WORK INSTRUCTIONS:
Pick out the lines below that include the string "yang".

THE RECORDS:
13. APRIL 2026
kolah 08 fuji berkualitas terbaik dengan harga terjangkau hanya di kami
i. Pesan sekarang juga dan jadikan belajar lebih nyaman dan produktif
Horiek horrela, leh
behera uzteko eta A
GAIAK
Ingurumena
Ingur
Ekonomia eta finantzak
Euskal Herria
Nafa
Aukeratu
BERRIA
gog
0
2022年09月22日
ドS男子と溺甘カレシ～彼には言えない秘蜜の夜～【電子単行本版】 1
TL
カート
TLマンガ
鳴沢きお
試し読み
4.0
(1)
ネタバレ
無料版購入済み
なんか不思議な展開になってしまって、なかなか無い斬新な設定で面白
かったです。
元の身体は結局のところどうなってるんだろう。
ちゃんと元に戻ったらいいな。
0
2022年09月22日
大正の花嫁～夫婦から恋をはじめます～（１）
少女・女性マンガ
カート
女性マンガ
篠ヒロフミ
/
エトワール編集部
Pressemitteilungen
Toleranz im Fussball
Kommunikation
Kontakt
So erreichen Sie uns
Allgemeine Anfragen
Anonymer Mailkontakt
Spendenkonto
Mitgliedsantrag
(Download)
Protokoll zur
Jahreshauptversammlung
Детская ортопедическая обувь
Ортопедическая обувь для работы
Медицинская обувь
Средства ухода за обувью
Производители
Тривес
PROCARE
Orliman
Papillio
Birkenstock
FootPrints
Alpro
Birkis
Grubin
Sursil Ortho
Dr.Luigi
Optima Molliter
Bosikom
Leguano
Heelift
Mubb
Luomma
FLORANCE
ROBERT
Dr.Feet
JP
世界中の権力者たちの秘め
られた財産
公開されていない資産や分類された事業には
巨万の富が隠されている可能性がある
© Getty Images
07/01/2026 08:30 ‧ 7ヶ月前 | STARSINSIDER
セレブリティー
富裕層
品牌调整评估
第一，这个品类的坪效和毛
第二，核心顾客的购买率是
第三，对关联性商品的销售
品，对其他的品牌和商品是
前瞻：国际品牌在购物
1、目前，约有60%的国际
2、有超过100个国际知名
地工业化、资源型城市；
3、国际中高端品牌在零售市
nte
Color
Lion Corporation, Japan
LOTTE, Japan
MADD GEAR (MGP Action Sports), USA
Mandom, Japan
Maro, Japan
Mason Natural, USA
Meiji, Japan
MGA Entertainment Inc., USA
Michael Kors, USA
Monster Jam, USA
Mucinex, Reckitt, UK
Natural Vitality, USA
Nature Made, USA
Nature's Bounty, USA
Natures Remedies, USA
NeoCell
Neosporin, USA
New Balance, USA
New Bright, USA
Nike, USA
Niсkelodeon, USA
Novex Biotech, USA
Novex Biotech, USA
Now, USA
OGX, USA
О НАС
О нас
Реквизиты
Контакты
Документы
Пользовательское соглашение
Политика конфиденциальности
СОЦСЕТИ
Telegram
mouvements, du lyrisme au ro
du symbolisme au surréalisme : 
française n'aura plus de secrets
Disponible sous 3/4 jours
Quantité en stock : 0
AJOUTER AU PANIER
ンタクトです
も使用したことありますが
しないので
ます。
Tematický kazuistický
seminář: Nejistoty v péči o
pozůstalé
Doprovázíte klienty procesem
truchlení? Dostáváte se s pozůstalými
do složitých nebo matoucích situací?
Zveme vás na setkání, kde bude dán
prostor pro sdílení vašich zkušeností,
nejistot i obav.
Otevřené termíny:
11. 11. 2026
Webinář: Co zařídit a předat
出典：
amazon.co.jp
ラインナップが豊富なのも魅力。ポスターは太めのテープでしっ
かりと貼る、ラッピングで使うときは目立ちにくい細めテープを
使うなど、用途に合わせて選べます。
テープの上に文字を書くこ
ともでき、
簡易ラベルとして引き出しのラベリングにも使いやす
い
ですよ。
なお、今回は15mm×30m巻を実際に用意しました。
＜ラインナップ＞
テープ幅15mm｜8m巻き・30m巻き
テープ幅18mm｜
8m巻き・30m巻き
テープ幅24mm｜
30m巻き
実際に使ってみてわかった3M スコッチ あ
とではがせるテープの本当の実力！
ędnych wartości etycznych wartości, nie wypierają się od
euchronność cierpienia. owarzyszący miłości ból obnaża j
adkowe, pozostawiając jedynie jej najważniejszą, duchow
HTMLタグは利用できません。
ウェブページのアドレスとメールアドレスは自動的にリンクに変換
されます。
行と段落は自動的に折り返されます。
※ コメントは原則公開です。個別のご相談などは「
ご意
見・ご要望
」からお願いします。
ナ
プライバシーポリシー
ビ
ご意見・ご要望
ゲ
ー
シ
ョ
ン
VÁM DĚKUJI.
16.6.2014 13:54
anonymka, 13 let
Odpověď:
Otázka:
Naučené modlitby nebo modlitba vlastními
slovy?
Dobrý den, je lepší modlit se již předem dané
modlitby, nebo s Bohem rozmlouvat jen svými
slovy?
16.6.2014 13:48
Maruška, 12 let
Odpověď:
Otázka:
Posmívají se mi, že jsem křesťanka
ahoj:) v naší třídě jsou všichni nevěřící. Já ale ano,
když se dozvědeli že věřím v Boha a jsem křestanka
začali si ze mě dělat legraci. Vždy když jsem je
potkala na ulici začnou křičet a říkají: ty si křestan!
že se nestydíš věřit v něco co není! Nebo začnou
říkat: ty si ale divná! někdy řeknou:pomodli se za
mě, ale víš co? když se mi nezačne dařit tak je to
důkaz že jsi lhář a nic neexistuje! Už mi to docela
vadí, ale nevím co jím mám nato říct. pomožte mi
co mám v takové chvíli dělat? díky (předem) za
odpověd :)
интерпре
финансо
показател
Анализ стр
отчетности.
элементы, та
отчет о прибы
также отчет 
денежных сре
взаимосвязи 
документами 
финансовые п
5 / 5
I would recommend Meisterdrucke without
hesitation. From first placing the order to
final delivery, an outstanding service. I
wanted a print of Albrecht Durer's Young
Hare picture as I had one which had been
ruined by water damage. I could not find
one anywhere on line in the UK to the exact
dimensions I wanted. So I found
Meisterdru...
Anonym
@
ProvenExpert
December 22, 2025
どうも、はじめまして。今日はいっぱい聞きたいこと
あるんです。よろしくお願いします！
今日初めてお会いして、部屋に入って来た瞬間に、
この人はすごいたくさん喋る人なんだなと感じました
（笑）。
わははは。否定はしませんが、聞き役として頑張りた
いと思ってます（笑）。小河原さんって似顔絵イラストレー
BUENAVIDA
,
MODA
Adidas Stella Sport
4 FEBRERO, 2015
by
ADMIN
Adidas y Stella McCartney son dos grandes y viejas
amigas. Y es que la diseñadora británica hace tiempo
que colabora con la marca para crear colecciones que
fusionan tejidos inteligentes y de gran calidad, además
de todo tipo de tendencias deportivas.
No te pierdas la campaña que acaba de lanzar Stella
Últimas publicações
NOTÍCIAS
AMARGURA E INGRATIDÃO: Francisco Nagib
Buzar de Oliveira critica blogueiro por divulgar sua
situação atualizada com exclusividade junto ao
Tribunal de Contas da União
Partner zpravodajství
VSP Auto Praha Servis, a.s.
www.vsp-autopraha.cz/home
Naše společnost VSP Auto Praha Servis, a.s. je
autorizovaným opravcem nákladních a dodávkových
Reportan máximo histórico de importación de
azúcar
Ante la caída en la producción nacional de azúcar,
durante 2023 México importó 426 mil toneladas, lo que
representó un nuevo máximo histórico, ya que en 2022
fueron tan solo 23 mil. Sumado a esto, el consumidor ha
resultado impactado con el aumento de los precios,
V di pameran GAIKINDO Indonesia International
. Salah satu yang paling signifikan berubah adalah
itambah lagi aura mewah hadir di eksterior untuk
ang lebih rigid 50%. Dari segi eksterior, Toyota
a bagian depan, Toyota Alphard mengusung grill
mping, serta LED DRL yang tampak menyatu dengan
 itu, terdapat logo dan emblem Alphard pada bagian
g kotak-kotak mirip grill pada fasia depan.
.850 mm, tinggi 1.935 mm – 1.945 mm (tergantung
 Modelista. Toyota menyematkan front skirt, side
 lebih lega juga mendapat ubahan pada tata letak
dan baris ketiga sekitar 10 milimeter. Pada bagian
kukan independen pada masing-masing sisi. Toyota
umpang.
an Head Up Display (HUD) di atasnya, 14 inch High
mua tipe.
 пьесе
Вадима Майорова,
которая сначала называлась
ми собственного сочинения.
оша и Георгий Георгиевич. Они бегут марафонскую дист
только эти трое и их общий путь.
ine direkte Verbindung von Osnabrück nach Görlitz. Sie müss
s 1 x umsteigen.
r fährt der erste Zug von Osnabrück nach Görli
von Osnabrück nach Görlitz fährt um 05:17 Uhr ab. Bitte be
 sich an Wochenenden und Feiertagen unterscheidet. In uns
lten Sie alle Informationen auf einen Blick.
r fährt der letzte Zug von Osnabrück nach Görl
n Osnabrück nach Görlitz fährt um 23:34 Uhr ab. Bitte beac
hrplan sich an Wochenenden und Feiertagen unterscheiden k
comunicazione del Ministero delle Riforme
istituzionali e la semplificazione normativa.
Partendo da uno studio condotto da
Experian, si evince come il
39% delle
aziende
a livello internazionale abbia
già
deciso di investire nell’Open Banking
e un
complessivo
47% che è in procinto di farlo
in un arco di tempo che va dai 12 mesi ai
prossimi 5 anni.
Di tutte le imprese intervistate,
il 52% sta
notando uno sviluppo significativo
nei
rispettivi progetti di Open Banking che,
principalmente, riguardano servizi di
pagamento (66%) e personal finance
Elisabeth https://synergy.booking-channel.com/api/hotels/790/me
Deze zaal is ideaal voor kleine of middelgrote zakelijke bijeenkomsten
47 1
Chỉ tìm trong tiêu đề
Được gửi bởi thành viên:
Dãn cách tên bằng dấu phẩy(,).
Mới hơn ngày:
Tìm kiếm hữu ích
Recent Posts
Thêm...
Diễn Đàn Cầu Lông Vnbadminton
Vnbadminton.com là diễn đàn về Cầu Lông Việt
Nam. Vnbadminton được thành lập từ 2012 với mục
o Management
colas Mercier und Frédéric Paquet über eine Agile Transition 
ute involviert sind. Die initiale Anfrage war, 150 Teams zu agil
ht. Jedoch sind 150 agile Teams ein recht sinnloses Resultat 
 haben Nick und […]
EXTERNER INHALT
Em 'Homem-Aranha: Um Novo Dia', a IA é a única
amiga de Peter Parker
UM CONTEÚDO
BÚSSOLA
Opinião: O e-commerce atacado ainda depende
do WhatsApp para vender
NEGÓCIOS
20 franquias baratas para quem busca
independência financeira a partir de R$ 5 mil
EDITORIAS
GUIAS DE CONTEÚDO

ANSWER TO THIS TASK:
. Salah satu yang paling signifikan berubah adalah
mping, serta LED DRL yang tampak menyatu dengan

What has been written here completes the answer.